Falando do presente, como vê o papel de um pianista e compositor de jazz num mundo de streaming e absoluta mistura de géneros?
Sinto-me, antes de mais, grato por ainda poder tocar e ter público. Ver salas cheias continua a ser uma emoção enorme. O panorama mudou profundamente com o streaming e o sucesso de plataformas como Spotify ou Apple Music. Para a minha geração, que cresceu no tempo do LP e depois do CD, é um desafio compreender estas transformações. Por isso simplifico: concentro-me em continuar a tocar da melhor forma possível. Há também a tendência de colocar etiquetas nos músicos: “smooth jazz”, “jazz”, “pop jazz”. Sempre rejeitei essas classificações. Prefiro a liberdade de poder, no espaço de um só tema, passar do clássico ao funk, sem amarras. O que me entusiasma é precisamente saltar fora da caixa e criar algo imprevisível.
Vai tocar em Espinho, num auditório ligado a uma escola de música.

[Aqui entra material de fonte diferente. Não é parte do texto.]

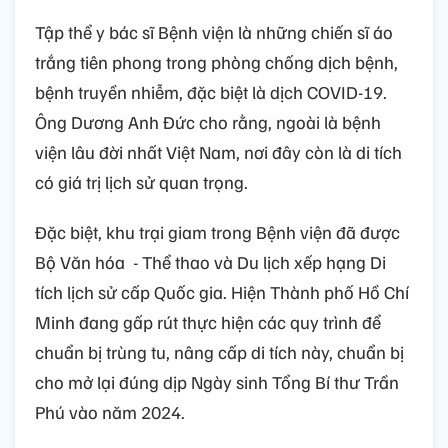
Tập thể y bác sĩ Bệnh viện là những chiến sĩ áo
trắng tiên phong trong phòng chống dịch bệnh,
bệnh truyền nhiễm, đặc biệt là dịch COVID-19.
Ông Dương Anh Đức cho rằng, ngoài là bệnh
viện lâu đời nhất Việt Nam, nơi đây còn là di tích
có giá trị lịch sử quan trọng.
Đặc biệt, khu trại giam trong Bệnh viện đã được
Bộ Văn hóa - Thể thao và Du lịch xếp hạng Di
tích lịch sử cấp Quốc gia. Hiện Thành phố Hồ Chí
Minh đang gấp rút thực hiện các quy trình để
chuẩn bị trùng tu, nâng cấp di tích này, chuẩn bị
cho mở lại đúng dịp Ngày sinh Tổng Bí thư Trần
Phú vào năm 2024.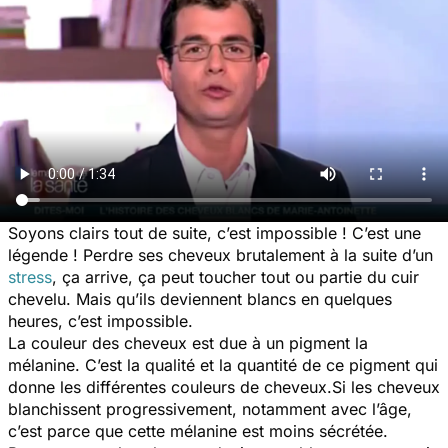
Soyons clairs tout de suite, c’est impossible ! C’est une
légende ! Perdre ses cheveux brutalement à la suite d’un
stress
, ça arrive, ça peut toucher tout ou partie du cuir
chevelu. Mais qu’ils deviennent blancs en quelques
heures, c’est impossible.
La couleur des cheveux est due à un pigment la
mélanine. C’est la qualité et la quantité de ce pigment qui
donne les différentes couleurs de cheveux.Si les cheveux
blanchissent progressivement, notamment avec l’âge,
c’est parce que cette mélanine est moins sécrétée.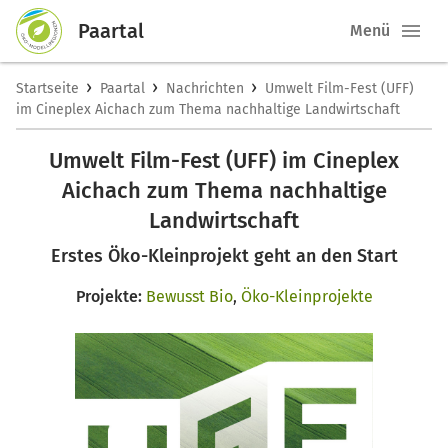
Paartal
Menü
›
›
›
Startseite
Paartal
Nachrichten
Umwelt Film-Fest (UFF)
im Cineplex Aichach zum Thema nachhaltige Landwirtschaft
Umwelt Film-Fest (UFF) im Cineplex
Aichach zum Thema nachhaltige
Landwirtschaft
Erstes Öko-Kleinprojekt geht an den Start
Projekte:
Bewusst Bio
,
Öko-Kleinprojekte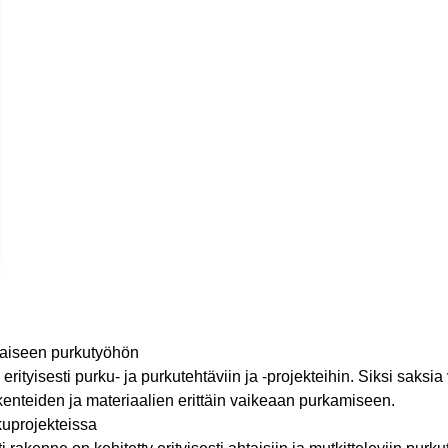
aiseen purkutyöhön
erityisesti purku- ja purkutehtäviin ja -projekteihin. Siksi saksia
n rakenteiden ja materiaalien erittäin vaikeaan purkamiseen.
kuprojekteissa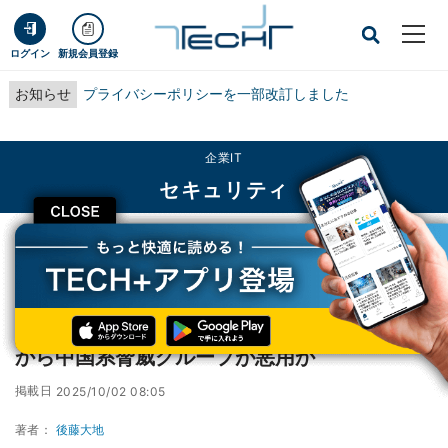
ログイン
新規会員登録
お知らせ
プライバシーポリシーを一部改訂しました
企業IT
セキュリティ
CLOSE
TECH+
企業IT
セキュリティ
VMware製品に重大な脆弱性、2024年末ごろから中国系脅威グループが悪用か
VMware製品に重大な脆弱性、2024年末ごろ
から中国系脅威グループが悪用か
掲載日
2025/10/02 08:05
著者：
後藤大地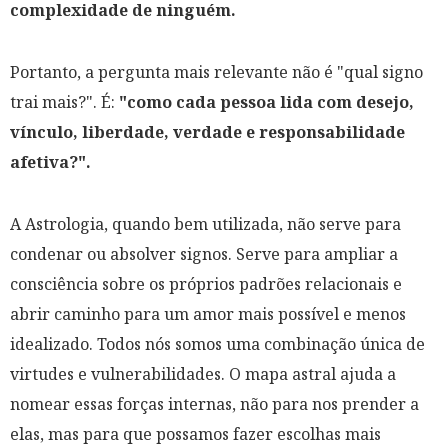
complexidade de ninguém.
Portanto, a pergunta mais relevante não é "qual signo
trai mais?". É:
"como cada pessoa lida com desejo,
vínculo, liberdade, verdade e responsabilidade
afetiva?".
A Astrologia, quando bem utilizada, não serve para
condenar ou absolver signos. Serve para ampliar a
consciência sobre os próprios padrões relacionais e
abrir caminho para um amor mais possível e menos
idealizado. Todos nós somos uma combinação única de
virtudes e vulnerabilidades. O mapa astral ajuda a
nomear essas forças internas, não para nos prender a
elas, mas para que possamos fazer escolhas mais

Muitos alunos estarão presentes. Que conselho dá a jovens músicos?
Não existem respostas fáceis. Sinto até alguma frustração por não ter passado tanto tempo com estudantes como gostaria. Tenho enorme respeito pelo mundo do ensino e recordo-me bem da influência que os meus professores tiveram em mim. O conselho mais simples que posso dar é: sejam vocês mesmos. É muito tentador para um jovem querer imitar o artista que mais admira. Mas só há um Keith Jarrett, só há uma Taylor Swift. Quem tenta ser igual nunca será mais do que uma segunda versão. O verdadeiro desafio é descobrir a sua própria voz, ser a versão mais autêntica de si mesmo. Isso não é imediato. Eu próprio só percebi tarde que tinha um “som” reconhecível. Só quando outros começaram a dizer-me que me identificavam pelo toque é que percebi. Desde então, tento sempre ser natural e verdadeiro comigo próprio.
E qual é a diferença que sente entre tocar na Europa e nos Estados Unidos?

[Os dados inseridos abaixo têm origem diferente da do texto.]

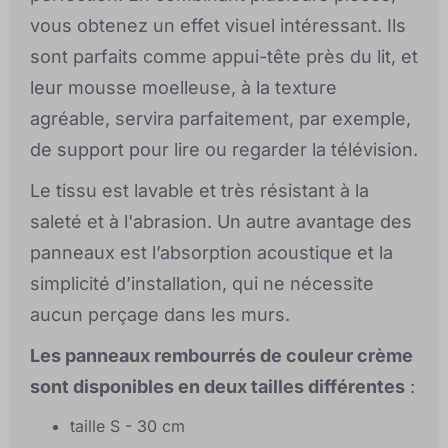
vous obtenez un effet visuel intéressant. Ils
sont parfaits comme appui-tête près du lit, et
leur mousse moelleuse, à la texture
agréable, servira parfaitement, par exemple,
de support pour lire ou regarder la télévision.
Le tissu est lavable et très résistant à la
saleté et à l'abrasion. Un autre avantage des
panneaux est l’absorption acoustique et la
simplicité d’installation, qui ne nécessite
aucun perçage dans les murs.
Les panneaux rembourrés de couleur crème
sont disponibles en deux tailles différentes
:
taille S - 30 cm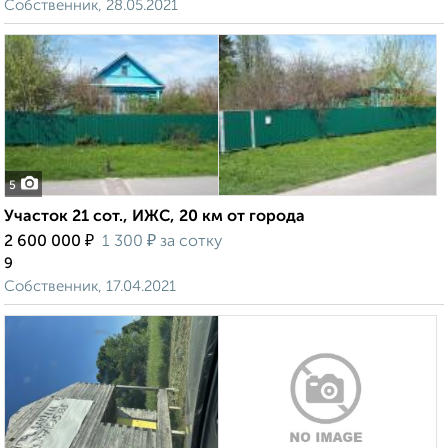
Собственник, 28.05.2021
5
Участок 21 сот., ИЖС, 20 км от города
₽
₽
2 600 000
1 300
за сотку
9
Собственник, 17.04.2021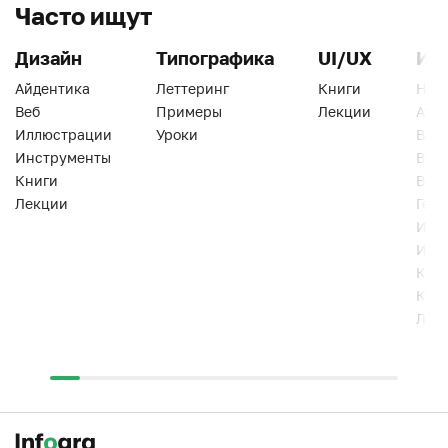
Часто ищут
Дизайн
Типографика
UI/UX
Ин
Айдентика
Леттеринг
Книги
Han
Веб
Примеры
Лекции
Ати
Иллюстрации
Уроки
Веб
Инструменты
Вид
Книги
Виз
Лекции
Геро
Инс
Инт
Кни
Кур
Лек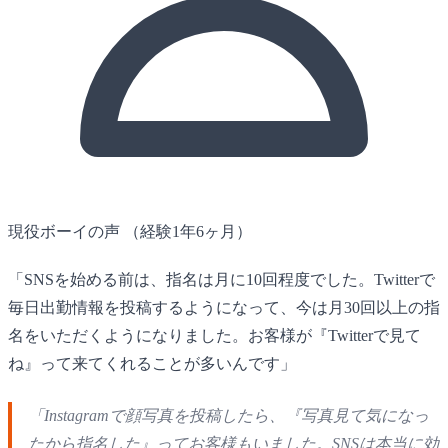
現役ボーイの声
（経験1年6ヶ月）
「SNSを始める前は、指名は月に10回程度でした。Twitterで
毎日出勤情報を投稿するようになって、今は月30回以上の指
名をいただくようになりました。お客様が『Twitterで見て
ね』って来てくれることが多いんです」
「Instagramで顔写真を投稿したら、『写真見て気になっ
たから指名した』ってお客様もいました。SNSは本当に効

Sinto sempre diferenças subtis entre os públicos. Ontem, em Londres, percebi imediatamente um certo “carácter britânico” na forma de reagir, no aplauso, nos gestos. Cada país tem essa particularidade. Não conheço tão bem a cultura portuguesa, mas espero sentir algo único em Espinho. Adoro essas diferenças. Até o som das palmas muda de país para país. E é um privilégio poder partilhar a minha música em tantos lugares do mundo. Essa diversidade cultural é, sem dúvida, um dos grandes destaques da minha vida.